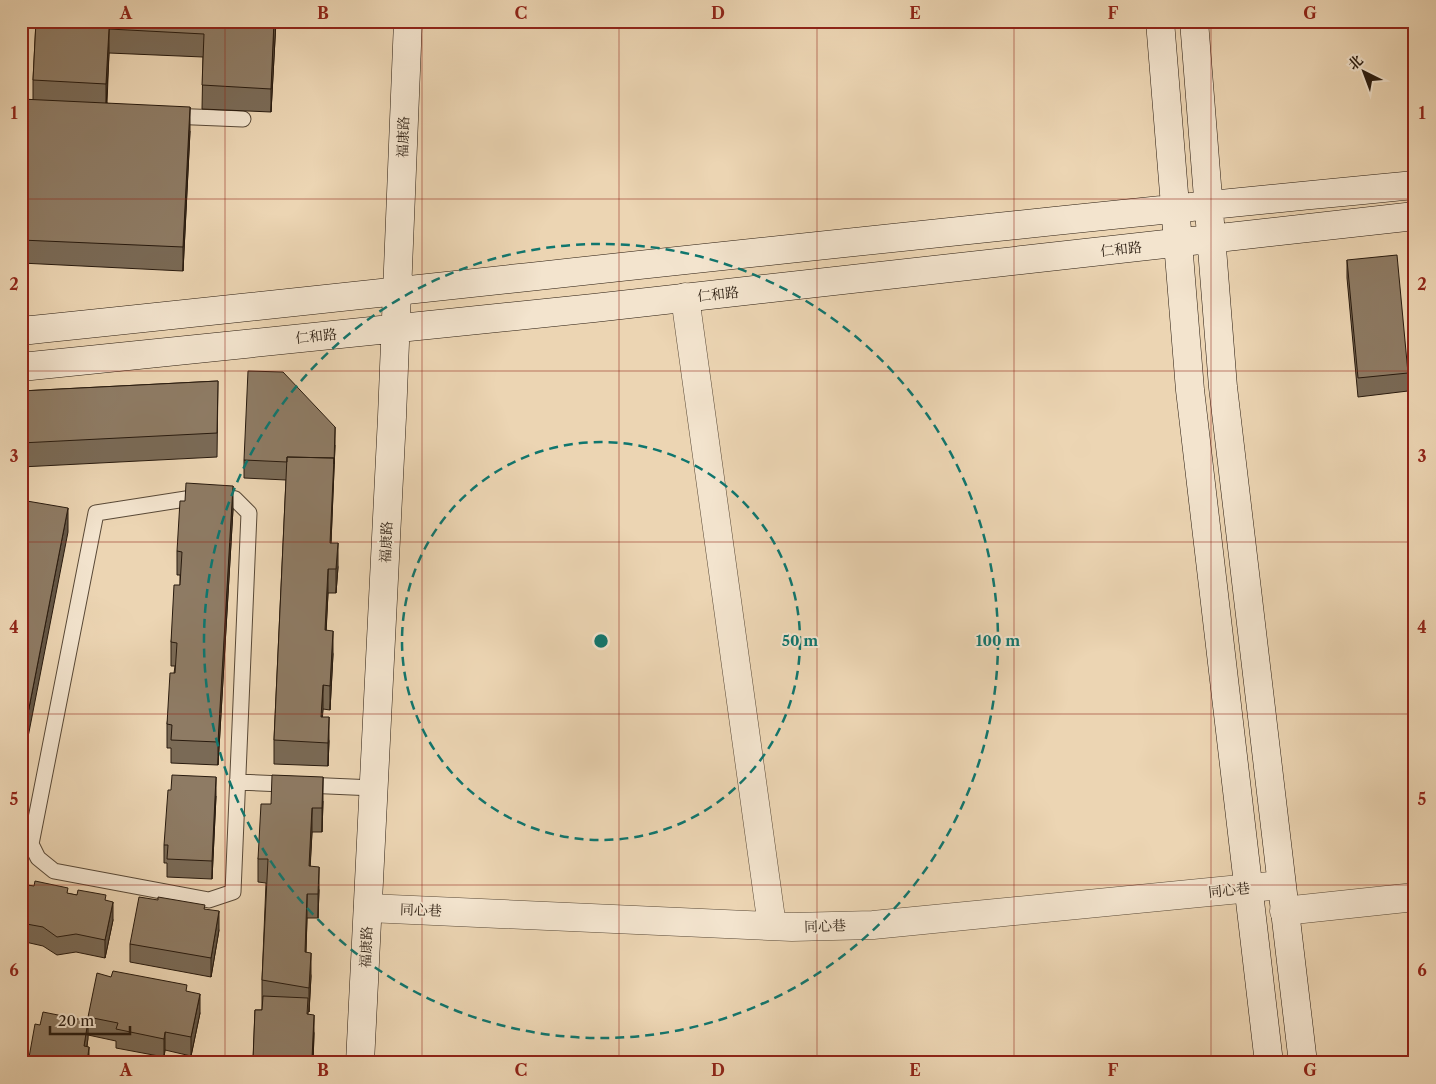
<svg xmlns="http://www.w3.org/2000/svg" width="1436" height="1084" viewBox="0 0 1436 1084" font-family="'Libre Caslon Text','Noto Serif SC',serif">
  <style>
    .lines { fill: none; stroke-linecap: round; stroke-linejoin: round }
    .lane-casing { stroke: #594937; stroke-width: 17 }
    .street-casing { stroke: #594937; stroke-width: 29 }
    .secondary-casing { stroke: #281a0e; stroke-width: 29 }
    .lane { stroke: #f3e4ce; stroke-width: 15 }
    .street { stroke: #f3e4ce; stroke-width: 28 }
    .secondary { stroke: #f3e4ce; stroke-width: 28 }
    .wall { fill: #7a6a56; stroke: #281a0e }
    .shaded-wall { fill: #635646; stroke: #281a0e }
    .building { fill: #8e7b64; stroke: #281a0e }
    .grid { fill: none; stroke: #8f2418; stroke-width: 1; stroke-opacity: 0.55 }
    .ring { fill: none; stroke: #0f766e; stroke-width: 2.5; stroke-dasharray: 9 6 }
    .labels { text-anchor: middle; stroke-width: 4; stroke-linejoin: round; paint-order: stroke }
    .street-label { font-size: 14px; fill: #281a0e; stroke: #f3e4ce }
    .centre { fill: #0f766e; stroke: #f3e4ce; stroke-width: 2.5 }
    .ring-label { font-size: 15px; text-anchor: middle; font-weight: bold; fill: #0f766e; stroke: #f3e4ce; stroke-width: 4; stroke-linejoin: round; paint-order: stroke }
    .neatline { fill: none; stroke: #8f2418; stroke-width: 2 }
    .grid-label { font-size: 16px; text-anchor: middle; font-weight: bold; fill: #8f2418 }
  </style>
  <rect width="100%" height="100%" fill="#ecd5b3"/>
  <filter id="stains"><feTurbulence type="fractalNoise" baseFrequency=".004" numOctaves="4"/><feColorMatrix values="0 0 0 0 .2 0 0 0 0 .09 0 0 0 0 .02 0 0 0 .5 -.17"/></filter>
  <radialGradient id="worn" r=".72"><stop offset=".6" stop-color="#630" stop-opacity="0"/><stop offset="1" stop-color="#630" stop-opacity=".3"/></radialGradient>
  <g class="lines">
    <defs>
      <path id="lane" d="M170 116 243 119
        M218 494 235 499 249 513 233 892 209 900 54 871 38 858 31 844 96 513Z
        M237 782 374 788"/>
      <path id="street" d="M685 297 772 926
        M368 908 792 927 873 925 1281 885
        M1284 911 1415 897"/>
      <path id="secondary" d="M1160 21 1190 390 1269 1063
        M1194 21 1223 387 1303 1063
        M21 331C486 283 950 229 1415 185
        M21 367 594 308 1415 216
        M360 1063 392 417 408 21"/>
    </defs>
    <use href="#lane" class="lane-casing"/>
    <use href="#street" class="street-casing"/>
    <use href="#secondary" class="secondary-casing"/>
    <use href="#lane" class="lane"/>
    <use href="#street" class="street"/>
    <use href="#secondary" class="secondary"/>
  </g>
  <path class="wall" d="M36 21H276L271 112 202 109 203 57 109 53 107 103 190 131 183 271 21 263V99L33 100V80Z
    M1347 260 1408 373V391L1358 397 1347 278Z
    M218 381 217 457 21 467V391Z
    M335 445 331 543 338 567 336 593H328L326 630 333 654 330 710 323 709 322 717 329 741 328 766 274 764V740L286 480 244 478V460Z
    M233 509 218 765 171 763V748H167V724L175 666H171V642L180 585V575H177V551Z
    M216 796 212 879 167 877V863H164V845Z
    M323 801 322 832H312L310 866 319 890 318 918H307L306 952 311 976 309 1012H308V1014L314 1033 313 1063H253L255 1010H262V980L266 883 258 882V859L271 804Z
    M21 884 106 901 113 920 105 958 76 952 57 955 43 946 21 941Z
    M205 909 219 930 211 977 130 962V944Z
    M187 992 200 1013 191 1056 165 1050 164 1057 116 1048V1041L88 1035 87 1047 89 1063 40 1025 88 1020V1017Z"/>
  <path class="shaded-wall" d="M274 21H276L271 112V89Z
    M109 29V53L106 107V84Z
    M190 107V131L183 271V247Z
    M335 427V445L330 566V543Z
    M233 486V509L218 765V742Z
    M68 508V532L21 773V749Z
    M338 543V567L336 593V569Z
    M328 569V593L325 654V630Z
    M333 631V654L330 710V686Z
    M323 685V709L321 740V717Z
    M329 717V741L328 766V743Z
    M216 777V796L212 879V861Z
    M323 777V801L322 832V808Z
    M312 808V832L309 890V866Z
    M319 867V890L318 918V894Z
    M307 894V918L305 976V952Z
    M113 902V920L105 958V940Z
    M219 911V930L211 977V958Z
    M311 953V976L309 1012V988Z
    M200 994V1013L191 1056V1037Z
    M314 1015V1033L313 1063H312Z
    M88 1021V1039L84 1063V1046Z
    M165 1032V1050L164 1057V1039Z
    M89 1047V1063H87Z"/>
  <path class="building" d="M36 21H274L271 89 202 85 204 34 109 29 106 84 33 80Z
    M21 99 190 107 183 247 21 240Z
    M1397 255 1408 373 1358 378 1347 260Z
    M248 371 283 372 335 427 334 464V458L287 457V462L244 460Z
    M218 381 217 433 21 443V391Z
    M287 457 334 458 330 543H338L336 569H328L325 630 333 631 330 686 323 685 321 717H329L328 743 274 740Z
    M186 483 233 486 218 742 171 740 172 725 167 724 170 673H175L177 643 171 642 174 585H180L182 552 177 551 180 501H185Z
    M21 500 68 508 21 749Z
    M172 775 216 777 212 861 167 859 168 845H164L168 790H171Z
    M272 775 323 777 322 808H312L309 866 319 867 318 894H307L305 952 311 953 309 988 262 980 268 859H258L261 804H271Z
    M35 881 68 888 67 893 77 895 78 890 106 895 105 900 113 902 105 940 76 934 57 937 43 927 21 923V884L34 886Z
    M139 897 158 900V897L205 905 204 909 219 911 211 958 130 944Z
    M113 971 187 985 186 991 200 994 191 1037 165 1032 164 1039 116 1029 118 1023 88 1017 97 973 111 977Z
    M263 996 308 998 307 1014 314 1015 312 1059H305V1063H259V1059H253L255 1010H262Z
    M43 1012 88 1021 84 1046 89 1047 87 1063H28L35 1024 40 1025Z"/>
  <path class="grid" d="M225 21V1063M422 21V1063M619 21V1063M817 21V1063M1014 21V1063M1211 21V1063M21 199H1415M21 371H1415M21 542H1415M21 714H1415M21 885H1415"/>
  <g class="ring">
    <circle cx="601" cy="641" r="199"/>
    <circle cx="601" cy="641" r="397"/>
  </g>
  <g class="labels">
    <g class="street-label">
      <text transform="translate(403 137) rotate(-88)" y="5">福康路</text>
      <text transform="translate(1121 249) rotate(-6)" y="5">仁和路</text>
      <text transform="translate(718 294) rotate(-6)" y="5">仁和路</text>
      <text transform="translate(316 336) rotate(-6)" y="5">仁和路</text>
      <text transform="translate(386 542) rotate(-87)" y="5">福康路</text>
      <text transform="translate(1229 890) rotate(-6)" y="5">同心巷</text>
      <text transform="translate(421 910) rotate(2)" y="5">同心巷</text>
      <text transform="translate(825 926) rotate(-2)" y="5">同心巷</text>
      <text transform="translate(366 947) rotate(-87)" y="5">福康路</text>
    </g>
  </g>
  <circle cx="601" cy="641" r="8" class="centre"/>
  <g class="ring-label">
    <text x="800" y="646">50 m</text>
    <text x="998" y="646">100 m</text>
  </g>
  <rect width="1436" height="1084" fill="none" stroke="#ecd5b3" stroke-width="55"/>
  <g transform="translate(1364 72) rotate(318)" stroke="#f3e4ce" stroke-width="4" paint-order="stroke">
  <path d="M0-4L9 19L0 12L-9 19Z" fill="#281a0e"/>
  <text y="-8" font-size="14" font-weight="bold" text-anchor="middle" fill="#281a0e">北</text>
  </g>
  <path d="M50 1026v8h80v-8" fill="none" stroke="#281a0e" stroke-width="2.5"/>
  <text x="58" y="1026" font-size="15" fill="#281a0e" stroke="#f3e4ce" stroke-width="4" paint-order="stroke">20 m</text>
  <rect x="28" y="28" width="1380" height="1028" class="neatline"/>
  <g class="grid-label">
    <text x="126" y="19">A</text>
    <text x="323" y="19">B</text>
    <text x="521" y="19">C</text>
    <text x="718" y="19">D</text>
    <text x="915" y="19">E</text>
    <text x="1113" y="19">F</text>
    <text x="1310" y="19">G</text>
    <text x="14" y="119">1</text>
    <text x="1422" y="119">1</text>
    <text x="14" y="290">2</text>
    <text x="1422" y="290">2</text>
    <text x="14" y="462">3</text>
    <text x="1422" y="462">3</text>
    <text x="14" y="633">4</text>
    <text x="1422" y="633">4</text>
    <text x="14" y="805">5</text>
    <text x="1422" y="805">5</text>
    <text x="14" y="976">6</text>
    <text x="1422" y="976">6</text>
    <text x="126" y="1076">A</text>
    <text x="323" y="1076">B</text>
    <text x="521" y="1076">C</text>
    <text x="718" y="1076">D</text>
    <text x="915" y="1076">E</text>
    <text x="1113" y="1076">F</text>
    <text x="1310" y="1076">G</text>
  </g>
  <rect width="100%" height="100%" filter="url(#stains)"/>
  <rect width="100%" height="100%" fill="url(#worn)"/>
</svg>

━━━━

• _What the task requires_
The only acceptable answer is a number: how many lines in the data above hold the word "anchor".

• _Your response_
4